Georgia Law Review
The third branch of our federal government has traditionally been viewed as the least of the three in terms of the scope of its power and authority. This view finds validation when one considers the extensive authority that Congress has been permitted to exercise over the Federal Judiciary. From the beginning, Congress has understood itself to possess the authority to limit the jurisdiction of inferior federal courts. The Supreme Court has acquiesced to this understanding of congressional authority without much thought or explanation.

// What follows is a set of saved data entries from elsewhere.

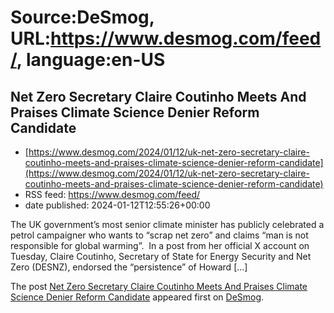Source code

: # Source:DeSmog, URL:https://www.desmog.com/feed/, language:en-US

## Net Zero Secretary Claire Coutinho Meets And Praises Climate Science Denier Reform Candidate
 - [https://www.desmog.com/2024/01/12/uk-net-zero-secretary-claire-coutinho-meets-and-praises-climate-science-denier-reform-candidate](https://www.desmog.com/2024/01/12/uk-net-zero-secretary-claire-coutinho-meets-and-praises-climate-science-denier-reform-candidate)
 - RSS feed: https://www.desmog.com/feed/
 - date published: 2024-01-12T12:55:26+00:00

<p>The UK government’s most senior climate minister has publicly celebrated a petrol campaigner who wants to “scrap net zero” and claims “man is not responsible for global warming”.&#160; In a post from her official X account on Tuesday, Claire Coutinho, Secretary of State for Energy Security and Net Zero (DESNZ), endorsed the “persistence” of Howard [&#8230;]</p>
<p>The post <a href="https://www.desmog.com/2024/01/12/uk-net-zero-secretary-claire-coutinho-meets-and-praises-climate-science-denier-reform-candidate/">Net Zero Secretary Claire Coutinho Meets And Praises Climate Science Denier Reform Candidate</a> appeared first on <a href="https://www.desmog.com">DeSmog</a>.</p>

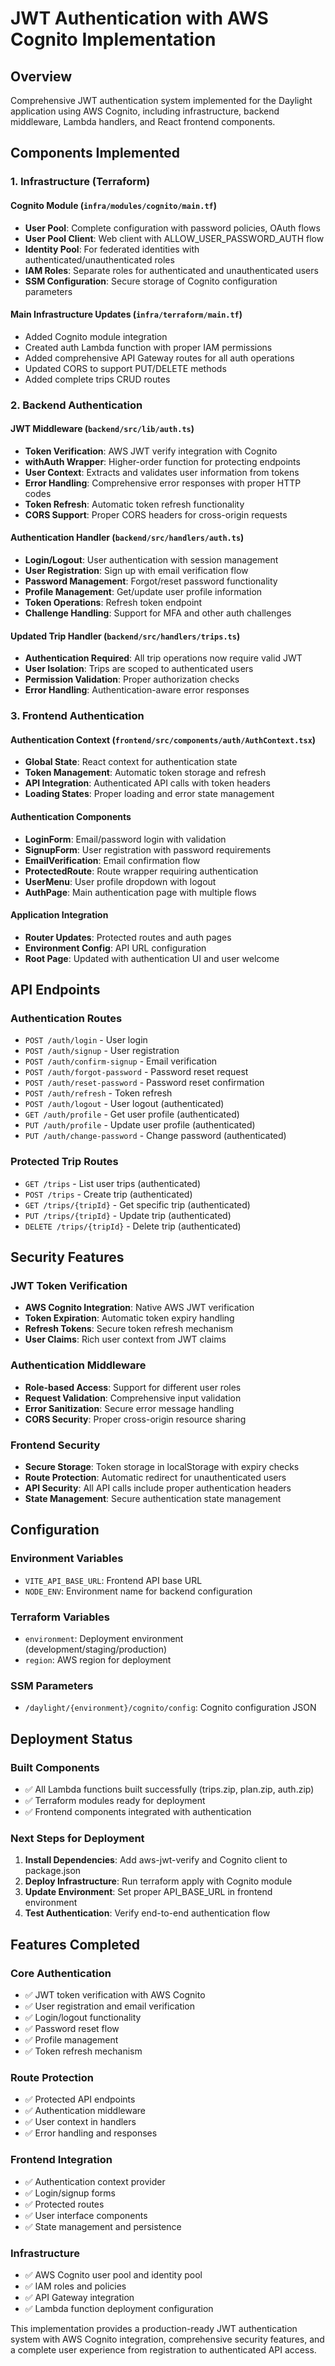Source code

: # JWT Authentication with AWS Cognito Implementation

## Overview
Comprehensive JWT authentication system implemented for the Daylight application using AWS Cognito, including infrastructure, backend middleware, Lambda handlers, and React frontend components.

## Components Implemented

### 1. Infrastructure (Terraform)

#### **Cognito Module** (`infra/modules/cognito/main.tf`)
- **User Pool**: Complete configuration with password policies, OAuth flows
- **User Pool Client**: Web client with ALLOW_USER_PASSWORD_AUTH flow
- **Identity Pool**: For federated identities with authenticated/unauthenticated roles
- **IAM Roles**: Separate roles for authenticated and unauthenticated users
- **SSM Configuration**: Secure storage of Cognito configuration parameters

#### **Main Infrastructure Updates** (`infra/terraform/main.tf`)
- Added Cognito module integration
- Created auth Lambda function with proper IAM permissions
- Added comprehensive API Gateway routes for all auth operations
- Updated CORS to support PUT/DELETE methods
- Added complete trips CRUD routes

### 2. Backend Authentication

#### **JWT Middleware** (`backend/src/lib/auth.ts`)
- **Token Verification**: AWS JWT verify integration with Cognito
- **withAuth Wrapper**: Higher-order function for protecting endpoints
- **User Context**: Extracts and validates user information from tokens
- **Error Handling**: Comprehensive error responses with proper HTTP codes
- **Token Refresh**: Automatic token refresh functionality
- **CORS Support**: Proper CORS headers for cross-origin requests

#### **Authentication Handler** (`backend/src/handlers/auth.ts`)
- **Login/Logout**: User authentication with session management
- **User Registration**: Sign up with email verification flow
- **Password Management**: Forgot/reset password functionality
- **Profile Management**: Get/update user profile information
- **Token Operations**: Refresh token endpoint
- **Challenge Handling**: Support for MFA and other auth challenges

#### **Updated Trip Handler** (`backend/src/handlers/trips.ts`)
- **Authentication Required**: All trip operations now require valid JWT
- **User Isolation**: Trips are scoped to authenticated users
- **Permission Validation**: Proper authorization checks
- **Error Handling**: Authentication-aware error responses

### 3. Frontend Authentication

#### **Authentication Context** (`frontend/src/components/auth/AuthContext.tsx`)
- **Global State**: React context for authentication state
- **Token Management**: Automatic token storage and refresh
- **API Integration**: Authenticated API calls with token headers
- **Loading States**: Proper loading and error state management

#### **Authentication Components**
- **LoginForm**: Email/password login with validation
- **SignupForm**: User registration with password requirements
- **EmailVerification**: Email confirmation flow
- **ProtectedRoute**: Route wrapper requiring authentication
- **UserMenu**: User profile dropdown with logout
- **AuthPage**: Main authentication page with multiple flows

#### **Application Integration**
- **Router Updates**: Protected routes and auth pages
- **Environment Config**: API URL configuration
- **Root Page**: Updated with authentication UI and user welcome

## API Endpoints

### Authentication Routes
- `POST /auth/login` - User login
- `POST /auth/signup` - User registration
- `POST /auth/confirm-signup` - Email verification
- `POST /auth/forgot-password` - Password reset request
- `POST /auth/reset-password` - Password reset confirmation
- `POST /auth/refresh` - Token refresh
- `POST /auth/logout` - User logout (authenticated)
- `GET /auth/profile` - Get user profile (authenticated)
- `PUT /auth/profile` - Update user profile (authenticated)
- `PUT /auth/change-password` - Change password (authenticated)

### Protected Trip Routes
- `GET /trips` - List user trips (authenticated)
- `POST /trips` - Create trip (authenticated)
- `GET /trips/{tripId}` - Get specific trip (authenticated)
- `PUT /trips/{tripId}` - Update trip (authenticated)
- `DELETE /trips/{tripId}` - Delete trip (authenticated)

## Security Features

### JWT Token Verification
- **AWS Cognito Integration**: Native AWS JWT verification
- **Token Expiration**: Automatic token expiry handling
- **Refresh Tokens**: Secure token refresh mechanism
- **User Claims**: Rich user context from JWT claims

### Authentication Middleware
- **Role-based Access**: Support for different user roles
- **Request Validation**: Comprehensive input validation
- **Error Sanitization**: Secure error message handling
- **CORS Security**: Proper cross-origin resource sharing

### Frontend Security
- **Secure Storage**: Token storage in localStorage with expiry checks
- **Route Protection**: Automatic redirect for unauthenticated users
- **API Security**: All API calls include proper authentication headers
- **State Management**: Secure authentication state management

## Configuration

### Environment Variables
- `VITE_API_BASE_URL`: Frontend API base URL
- `NODE_ENV`: Environment name for backend configuration

### Terraform Variables
- `environment`: Deployment environment (development/staging/production)
- `region`: AWS region for deployment

### SSM Parameters
- `/daylight/{environment}/cognito/config`: Cognito configuration JSON

## Deployment Status

### Built Components
- ✅ All Lambda functions built successfully (trips.zip, plan.zip, auth.zip)
- ✅ Terraform modules ready for deployment
- ✅ Frontend components integrated with authentication

### Next Steps for Deployment
1. **Install Dependencies**: Add aws-jwt-verify and Cognito client to package.json
2. **Deploy Infrastructure**: Run terraform apply with Cognito module
3. **Update Environment**: Set proper API_BASE_URL in frontend environment
4. **Test Authentication**: Verify end-to-end authentication flow

## Features Completed

### Core Authentication
- ✅ JWT token verification with AWS Cognito
- ✅ User registration and email verification
- ✅ Login/logout functionality
- ✅ Password reset flow
- ✅ Profile management
- ✅ Token refresh mechanism

### Route Protection
- ✅ Protected API endpoints
- ✅ Authentication middleware
- ✅ User context in handlers
- ✅ Error handling and responses

### Frontend Integration
- ✅ Authentication context provider
- ✅ Login/signup forms
- ✅ Protected routes
- ✅ User interface components
- ✅ State management and persistence

### Infrastructure
- ✅ AWS Cognito user pool and identity pool
- ✅ IAM roles and policies
- ✅ API Gateway integration
- ✅ Lambda function deployment configuration

This implementation provides a production-ready JWT authentication system with AWS Cognito integration, comprehensive security features, and a complete user experience from registration to authenticated API access.
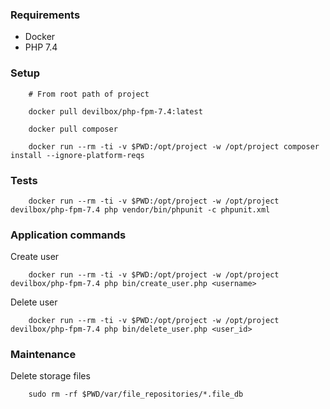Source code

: ### Requirements

   * Docker
   * PHP 7.4

 
### Setup
        # From root path of project
        
        docker pull devilbox/php-fpm-7.4:latest
        
        docker pull composer
        
        docker run --rm -ti -v $PWD:/opt/project -w /opt/project composer install --ignore-platform-reqs
        

### Tests
        
        docker run --rm -ti -v $PWD:/opt/project -w /opt/project devilbox/php-fpm-7.4 php vendor/bin/phpunit -c phpunit.xml

### Application commands

Create user
 
        docker run --rm -ti -v $PWD:/opt/project -w /opt/project  devilbox/php-fpm-7.4 php bin/create_user.php <username>
        
Delete user 
        
        docker run --rm -ti -v $PWD:/opt/project -w /opt/project  devilbox/php-fpm-7.4 php bin/delete_user.php <user_id>


### Maintenance

Delete storage files
        
        sudo rm -rf $PWD/var/file_repositories/*.file_db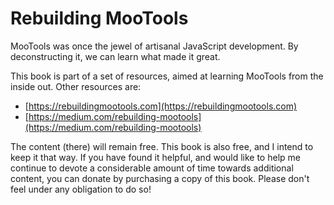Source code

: # Rebuilding MooTools

MooTools was once the jewel of artisanal JavaScript development.  By deconstructing it, we can learn what made it great.

This book is part of a set of resources, aimed at learning MooTools from the inside out. Other resources are:

- [https://rebuildingmootools.com](https://rebuildingmootools.com)
- [https://medium.com/rebuilding-mootools](https://medium.com/rebuilding-mootools)

The content (there) will remain free. This book is also free, and I intend to keep it that way. If you have found it helpful, and would like to help me continue to devote a considerable amount of time towards additional content, you can donate by purchasing a copy of this book. Please don't feel under any obligation to do so!
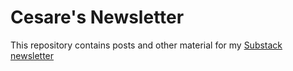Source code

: # Cesare's Newsletter

This repository contains posts and other material for my
[Substack newsletter](https://cesare.substack.com/publish/post/?type=newsletter)
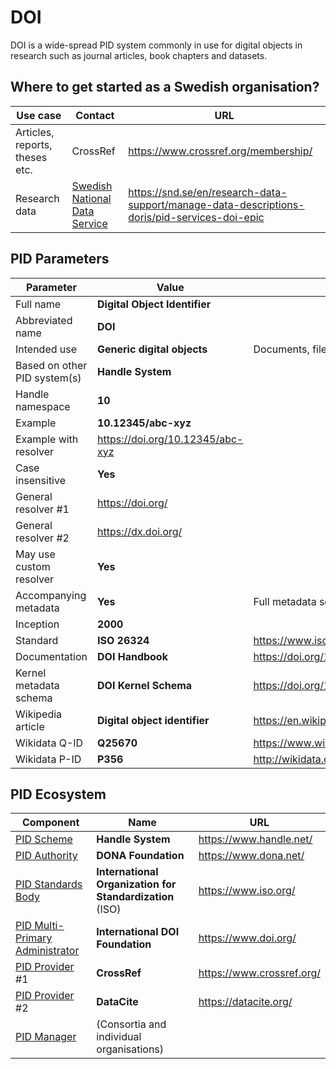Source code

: # DOI

DOI is a wide-spread PID system commonly in use for digital objects in research such as journal articles, book chapters and datasets.  

## Where to get started as a Swedish organisation?
| Use case                             | Contact                        | URL |
| --------                             | -------                        | -------                        |
| Articles, reports, theses etc.       | CrossRef                       | <https://www.crossref.org/membership/> |
| Research data                        | [Swedish National Data Service](../pid-actors-sweden/snd.md) | <https://snd.se/en/research-data-support/manage-data-descriptions-doris/pid-services-doi-epic> |

## PID Parameters
| Parameter                                                                               | Value                                   | Details |
| --------                                                                                | -------                                 | ------- |
| Full name                                                                               | **Digital Object Identifier**           ||
| Abbreviated name                                                                        | **DOI**                                 ||
| Intended use                                                                            | **Generic digital objects**             | Documents, file archives, datasets, etc. |
| Based on other PID system(s)                                                            | **Handle System**                       ||
| Handle namespace                                                                        | **10**                                  ||
| Example                                                                                 | **10.12345/abc-xyz**                    ||
| Example with resolver                                                                   | <https://doi.org/10.12345/abc-xyz>      ||
| Case insensitive                                                                        | **Yes**                                 ||
| General resolver #1                                                                     | <https://doi.org/>                      ||
| General resolver #2                                                                     | <https://dx.doi.org/>                   ||
| May use custom resolver                                                                 | **Yes**                                 ||
| Accompanying metadata                                                                   | **Yes**                                 | Full metadata schema depending on provider |
| Inception                                                                               | **2000**                                ||
| Standard                                                                                | **ISO 26324**                           | <https://www.iso.org/obp/ui/#iso:std:iso:26324> |
| Documentation                                                                           | **DOI Handbook**                        | <https://doi.org/10.1000/182> |
| Kernel metadata schema                                                                  | **DOI Kernel Schema**                   | <https://doi.org/10.1000/276> |
| Wikipedia article                                                                       | **Digital object identifier**           | <https://en.wikipedia.org/wiki/Digital_object_identifier> |
| Wikidata Q-ID                                                                           | **Q25670**                              | <https://www.wikidata.org/wiki/Q25670> |
| Wikidata P-ID                                                                           | **P356**                                | <http://wikidata.org/wiki/Property:P356> |

## PID Ecosystem
| Component                                                                                         | Name                              | URL                           |
| --------                                                                                          | -------                           | -------                       |
| [PID Scheme](../pid-concepts/pid-ecosystem.md#scheme)                                             | **Handle System**                 | <https://www.handle.net/>     |
| [PID Authority](../pid-concepts/pid-ecosystem.md#authority)                                       | **DONA Foundation**               | <https://www.dona.net/>       |
| [PID Standards Body](../pid-concepts/pid-ecosystem.md#standards-body)                             | **International Organization for Standardization** (ISO)  | <https://www.iso.org/>          |
| [PID Multi-Primary Administrator](../pid-concepts/pid-ecosystem.md#multi-primary-administrator)   | **International DOI Foundation**  | <https://www.doi.org/>        |
| [PID Provider](../pid-concepts/pid-ecosystem.md#provider) #1                                      | **CrossRef**                      | <https://www.crossref.org/>   |
| [PID Provider](../pid-concepts/pid-ecosystem.md#provider) #2                                      | **DataCite**                      | <https://datacite.org/>       |
| [PID Manager](../pid-concepts/pid-ecosystem.md#manager)                                           | (Consortia and individual organisations)                          ||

It may be possible, however, to imagine a more robust vision of the Judicial Power through closer scrutiny of the history and text of Article III of the U.S. Constitution. The Constitution vests the Judicial Power of the United States exclusively in “one supreme Court, and in such inferior Courts as the Congress may from time to time ordain and establish.” This Article reviews historical evidence that reveals that delegates to the Federal Convention considered and rejected language that would have given Congress express authority to manipulate the jurisdiction of inferior federal courts. This fact, coupled with repeated indications by the Framers and by the delegates to state ratifying conventions that the independence of the Judicial Branch from each of the other branches was of paramount importance, may give some weight to an understanding of the Judicial Power that challenges — or at least may moderate — our understanding of Congress’s authority to withhold from the inferior federal courts some portion of the Judicial Power vested in them under Article III.
A. Benjamin Spencer, The Judicial Power and the Inferior Federal Courts: Exploring the Constitutional Vesting Thesis, 46 Ga. L. Rev. 1 (2011).